Background: I'm writing a library for writing PDF files. PDF is a partially text-like binary format; it has no fixed encoding but large parts of the files are readable as ASCII text. However, sometimes that text contains text in any 8-bit encoding.

Question: Is there something like the format! macro where an argument can implement something like Display but write any binary data instead of a utf8? Or is there a way to write &[u8] instead of &str to a std::fmt::Formatter?

Or in other words, is there any way to replace this code:

try!(output.write_all(b") Tj\n"));

With anything like this:

try!(write!(output, b"{} Tj\n", encoded_string(text, &encoding)));

(Where encoded_string creates a struct that implements something like the Display trait.)

This may be a bad idea, but can you format! it and then use as_bytes?

I would think that shouldn't cost too much in terms of performance.

Edit: basically instead of answering your question I flipped it. Could you use a utf-8 foramteed String and then just write it as bytes to your output?

The non-utf8 bytestring I have is what I need as arguments to format, not (only) output. The following actually seems to work:

write!(self.output, "({}) Tj\n", unsafe { str::from_utf8_unchecked(&bytes)})

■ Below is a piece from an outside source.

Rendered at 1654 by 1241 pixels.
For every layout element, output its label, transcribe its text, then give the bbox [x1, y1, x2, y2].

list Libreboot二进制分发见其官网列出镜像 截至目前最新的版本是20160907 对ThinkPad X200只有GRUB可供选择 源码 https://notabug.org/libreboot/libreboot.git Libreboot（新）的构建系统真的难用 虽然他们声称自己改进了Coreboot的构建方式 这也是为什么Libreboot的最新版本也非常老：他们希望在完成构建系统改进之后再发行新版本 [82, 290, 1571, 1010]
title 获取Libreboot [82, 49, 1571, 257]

But the documentation for from_utf8_unchecked says "This function is unsafe because it does not check that the bytes passed to it are valid UTF-8. If this constraint is violated, undefined behavior results, as the rest of Rust assumes that &strs are valid UTF-8." So I assume this is not actually a good idea ...

1 Like

ah, you have non-utf8 INPUTS...

Hmm... well, I can't help you there BUT I would be surprised if "undefined behavior" actually hurt you. The way I would implement the formatter for writting strings would be to just write all it's bytes -- which is what you expect. I think "undefined behavior" would only happen if you tried to READ the string as UTF-8.

I would glance at the source and write a couple of tests to validate that things work as expected. If everything works as expected, I would open an issue against rust to get this behavior put in the documentation and tested with unit tests. I can't see why it should not be allowed.

actually, it kind of is documented right here: "as the rest of Rust assumes that &strs are valid UTF-8"

Since you are not going to read self.output as an &str I would think you should be fine.

Again, I would write a couple of unit tests and make sure everything works as expected, and maybe even open an issue. This is certainly an interesting use case.


No, unfortunately that's generally not OK. In this case, the formatting internals are Unicode aware and are free to assume that you're writing UTF-8 (parts of the formatting code will, e.g., parse the string as Unicode to count chars). It may be OK in this case but that could change at any time.


I think you may just be stuck doing this manually for now (or write some form of macro to make it nicer). Sorry.

1 Like